En effet, si l’école avait autrefois un rôle dans la vie des élèves, tel n’est plus le cas aujourd’hui. Une école parallèle, celle des cours particuliers, a émergé et a pris sa place. Résultat : les élèves n’éprouvent plus aucun respect à l’égard de l’école. Pour rétablir ce respect, aussi bien les élèves que les parents et les enseignants ont un rôle à jouer. C’est ce qu’affirme la directrice du Lycée Al-Horriya de Maadi, Hala Chawkat. Pour elle, le règlement proposé par le ministère de l’Education ne peut réussir qu’à 40 %. « Si l’on veut rétablir le respect perdu de l’école, il doit y avoir une coopération entre les élèves, les enseignants et les parents, explique Hala Chawkat. Le problème est qu’il y a un manque de confiance entre les trois côtés du triangle. Il y a des parents qui n’aident pas la direction de l’école, et préfèrent donner des cours particuliers à leurs enfants car ils n’ont pas le temps de les suivre. Si la confiance est rétablie entre ces trois parties, les élèves, les parents et les enseignants, la plupart des problèmes seront résolus ». Les enseignants, eux, justifient leur faible présence dans les classes par les salaires médiocres. « Je suis professeur de langue arabe depuis 15 ans, et j’ai 4 enfants, mon salaire ne répond pas aux exigences de la vie. Je suis obligé de donner des cours particuliers pour gagner mon pain. L’Etat doit améliorer la situation financière des enseignants s’il veut rétablir la discipline dans les écoles », explique un enseignant qui a requis l’anonymat.

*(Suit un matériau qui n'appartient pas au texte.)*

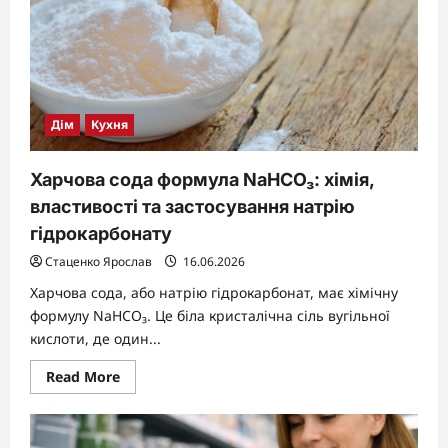
час
і
продукти
Дім
Кухня
Харчова сода формула NaHCO₃: хімія,
властивості та застосування натрію
гідрокарбонату
Стаценко Ярослав
16.06.2026
Харчова сода, або натрію гідрокарбонат, має хімічну
формулу NaHCO₃. Це біла кристалічна сіль вугільної
кислоти, де один...
Read
Read More
more
about
Харчова
сода
формула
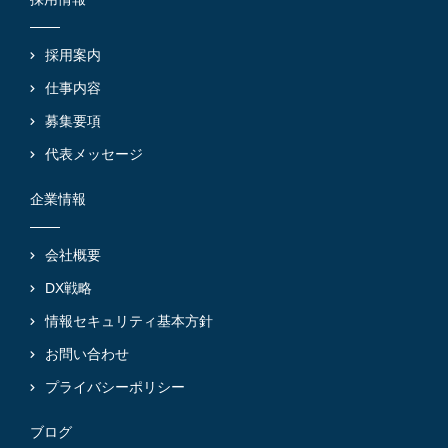
採用案内
仕事内容
募集要項
代表メッセージ
企業情報
会社概要
DX戦略
情報セキュリティ基本方針
お問い合わせ
プライバシーポリシー
ブログ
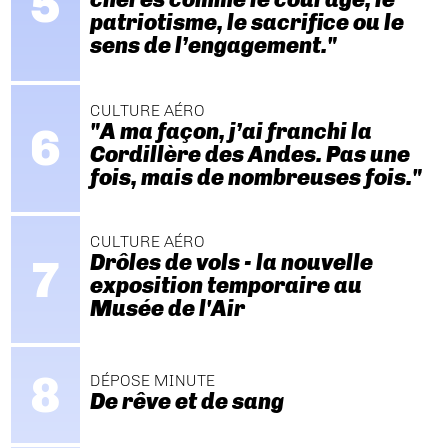
patriotisme, le sacrifice ou le
sens de l’engagement."
CULTURE AÉRO
"A ma façon, j’ai franchi la
Cordillère des Andes. Pas une
fois, mais de nombreuses fois."
CULTURE AÉRO
Drôles de vols - la nouvelle
exposition temporaire au
Musée de l'Air
DÉPOSE MINUTE
De rêve et de sang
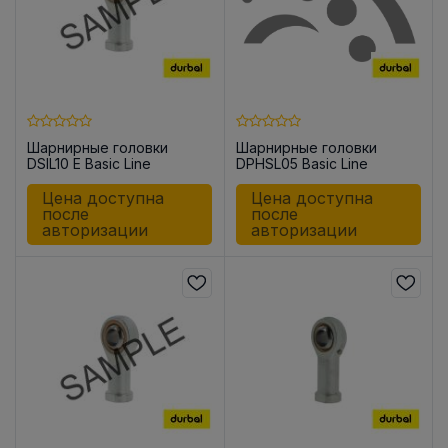
Шарнирные головки
Шарнирные головки
DSIL10 E Basic Line
DPHSL05 Basic Line
Цена доступна
Цена доступна
после
после
авторизации
авторизации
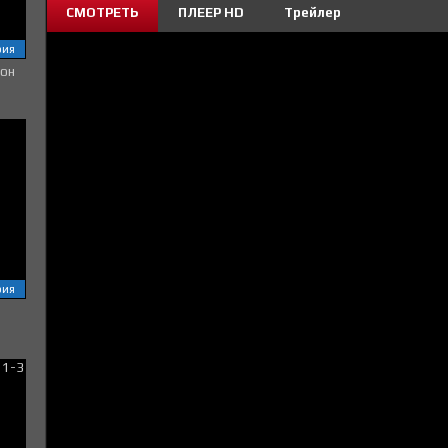
СМОТРЕТЬ
ПЛЕЕР HD
Трейлер
рия
зон
рия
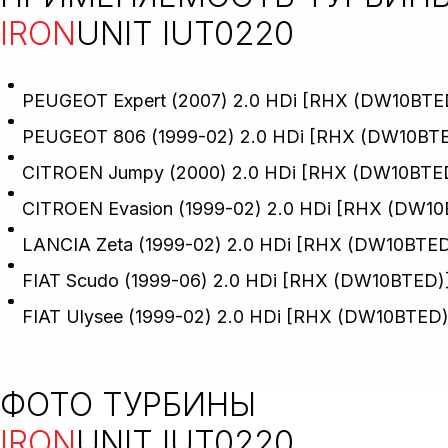
IRON
UNIT IUT0220
PEUGEOT Expert (2007) 2.0 HDi [RHX (DW10BTED
PEUGEOT 806 (1999-02) 2.0 HDi [RHX (DW10BTE
CITROEN Jumpy (2000) 2.0 HDi [RHX (DW10BTED
CITROEN Evasion (1999-02) 2.0 HDi [RHX (DW10
LANCIA Zeta (1999-02) 2.0 HDi [RHX (DW10BTED
FIAT Scudo (1999-06) 2.0 HDi [RHX (DW10BTED)
FIAT Ulysee (1999-02) 2.0 HDi [RHX (DW10BTED
ФОТО ТУРБИНЫ
IRON
UNIT IUT0220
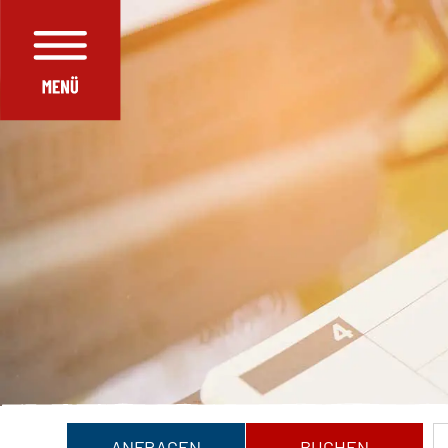
ANFRAGEN
BUCHEN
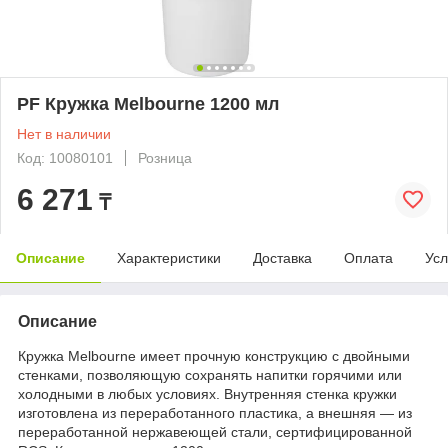
PF Кружка Melbourne 1200 мл
Нет в наличии
Код: 10080101
Розница
6 271
₸
Описание
Характеристики
Доставка
Оплата
Усл
Описание
Кружка Melbourne имеет прочную конструкцию с двойными
стенками, позволяющую сохранять напитки горячими или
холодными в любых условиях. Внутренняя стенка кружки
изготовлена из переработанного пластика, а внешняя — из
переработанной нержавеющей стали, сертифицированной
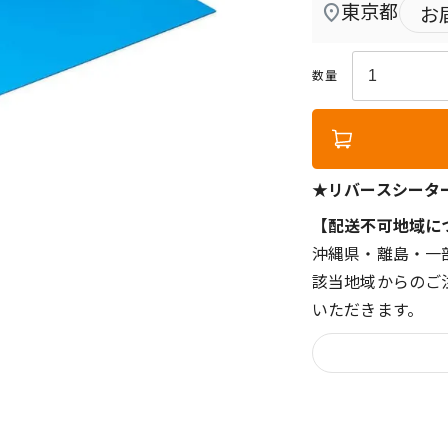
東京都
お
★リバースシーター
【配送不可地域に
沖縄県・離島・一
該当地域からのご
いただきます。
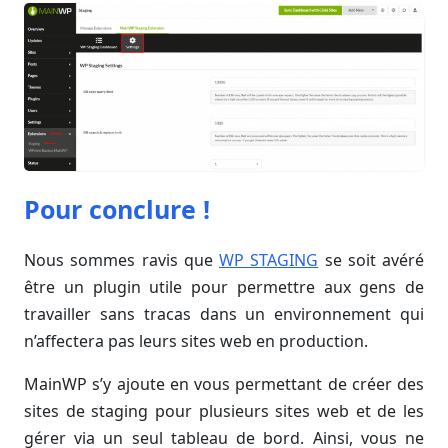
Pour conclure !
Nous sommes ravis que
WP STAGING
se soit avéré
être un plugin utile pour permettre aux gens de
travailler sans tracas dans un environnement qui
n’affectera pas leurs sites web en production.
MainWP s’y ajoute en vous permettant de créer des
sites de staging pour plusieurs sites web et de les
gérer via un seul tableau de bord. Ainsi, vous ne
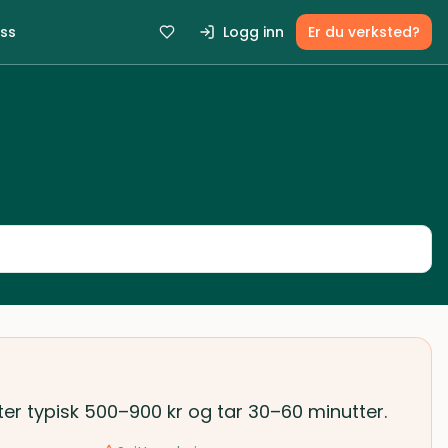
ss
Logg inn
Er du verksted?
ter typisk 500–900 kr og tar 30–60 minutter.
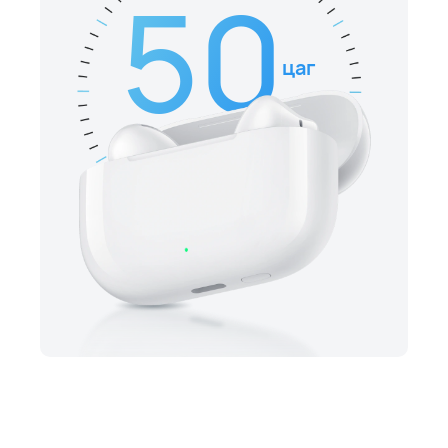
50
цаг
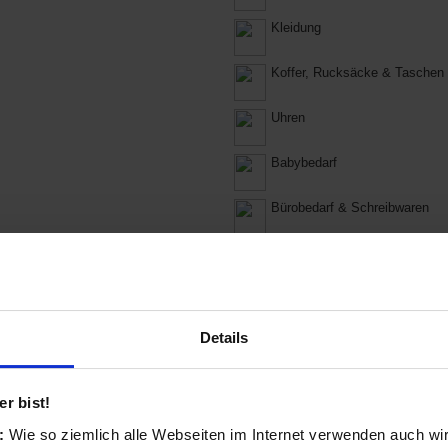
Kleidung
Koffer, Rucksäcke & Taschen
Uhren
Babybedarf
Bürobedarf & Schreibwaren
TV & Fernseher
Kleine Haushaltsgeräte
Details
Elektr. Körperpflege
Zeitungen und Zeitschriften
r bist!
Kochen & Essen
s:
Wie so ziemlich alle Webseiten im Internet verwenden auch wi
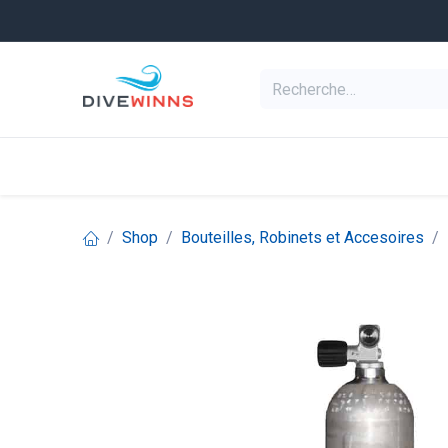
Se rendre au contenu
Equipement de pl
Categories
Shop
Bouteilles, Robinets et Accesoires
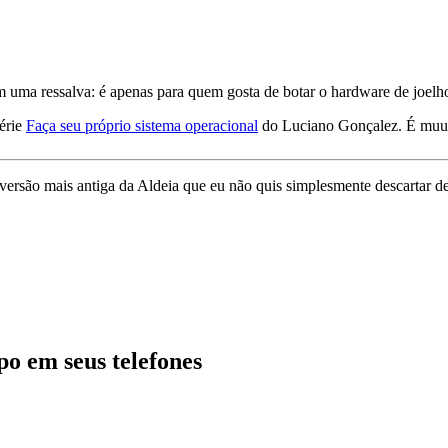
om uma ressalva: é apenas para quem gosta de botar o hardware de joelh
série
Faça seu próprio sistema operacional
do Luciano Gonçalez. É muu
 versão mais antiga da Aldeia que eu não quis simplesmente descartar 
o em seus telefones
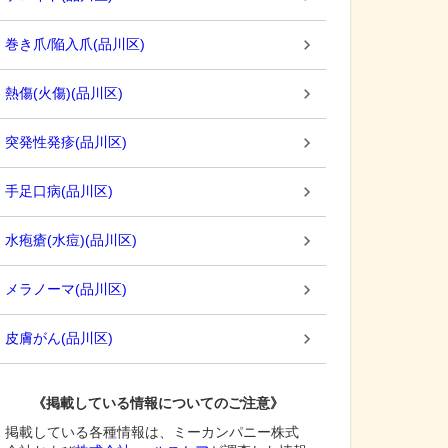
巻き爪/陥入爪
(
品川区
)
熱傷(火傷)
(
品川区
)
突発性発疹
(
品川区
)
手足口病
(
品川区
)
水疱瘡(水痘)
(
品川区
)
メラノーマ
(
品川区
)
皮膚がん
(
品川区
)
《掲載している情報についてのご注意》
掲載している各種情報は、ミーカンパニー株式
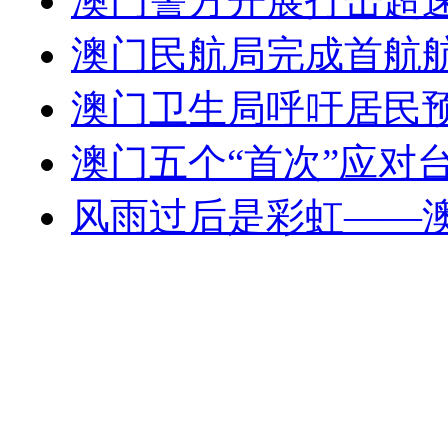
澳门警方开展打击超
澳门民航局完成首航
澳门卫生局呼吁居民
澳门五个“首次”应对
风雨过后是彩虹——澳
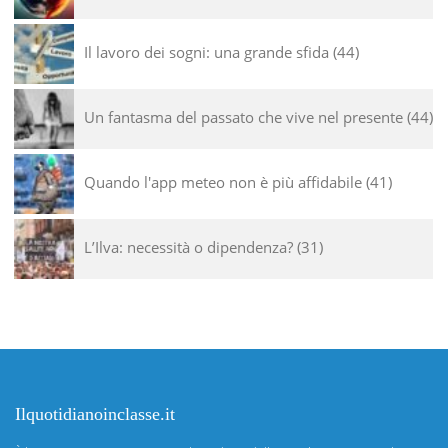
Il lavoro dei sogni: una grande sfida
44
Un fantasma del passato che vive nel presente
44
Quando l'app meteo non è più affidabile
41
L’Ilva: necessità o dipendenza?
31
Ilquotidianoinclasse.it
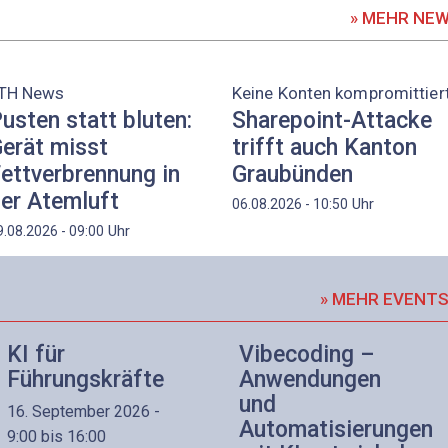
» MEHR NE
TH News
Keine Konten kompromittier
usten statt bluten:
Sharepoint-Attacke
erät misst
trifft auch Kanton
ettverbrennung in
Graubünden
er Atemluft
Uhr
06.08.2026 - 10:50
Uhr
9.08.2026 - 09:00
» MEHR EVENT
KI für
Vibecoding –
Führungskräfte
Anwendungen
und
16. September 2026 -
Automatisierungen
9:00 bis 16:00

Réformer le système éducatif

Névine Chéhata, conseillère du ministre de l’Education, défend, elle, l’initiative du ministère : « La charte sera envoyée dès cette semaine aux directions des écoles, mais elle ne sera appliquée qu’à la prochaine rentrée, car l’année scolaire touche à sa fin. L’objectif de ce règlement n’est pas d’appliquer des sanctions aux étudiants, mais de rétablir le respect aux écoles et de mettre fin au phénomène de la violence. La tâche est difficile, mais elle n’est pas impossible », explique-t-elle. Et de souligner que les sanctions disciplinaires prévues dans la charte sont progressives pour ne pas compromettre l’avenir des étudiants. « Les sanctions commencent par un entretien avec l’assistante sociale et vont jusqu’à l’isolement de l’élève. Les enseignants coupables de violences sur des élèves seront punis de différentes façons, comme la diminution de salaire, l’absence de promotion et finalement la mutation vers un poste administratif », explique-t-elle.

Elle reconnaît que le rôle de l’école a diminué. « Le ministre va prendre des mesures pour améliorer le processus éducatif. Nous avons également un plan de formation pour améliorer le niveau des enseignants », affirme-t-elle. Et pour lutter contre le phénomène des leçons particulières, le ministère va augmenter les notes de la créativité, qui représenteront 60 % de la note finale. Pour Kamal Moghis, chercheur au Centre des recherches pédagogiques, régler les problèmes de discipline est une bonne chose, mais c’est l’ensemble du système éducatif qu’il faut revoir. « Celui-ci souffre depuis des années d’un faible budget et de l’absence de créativité et de l’esprit critique. Il faut cesser le parcoeurisme et respecter l’esprit des élèves. L’école doit informer les élèves des changements qui ont lieu au sein de la société, et doit leur fournir une formation adaptée aux besoins du marché du travail ». C’est la seule manière de redonner à l’école son respect d’autrefois.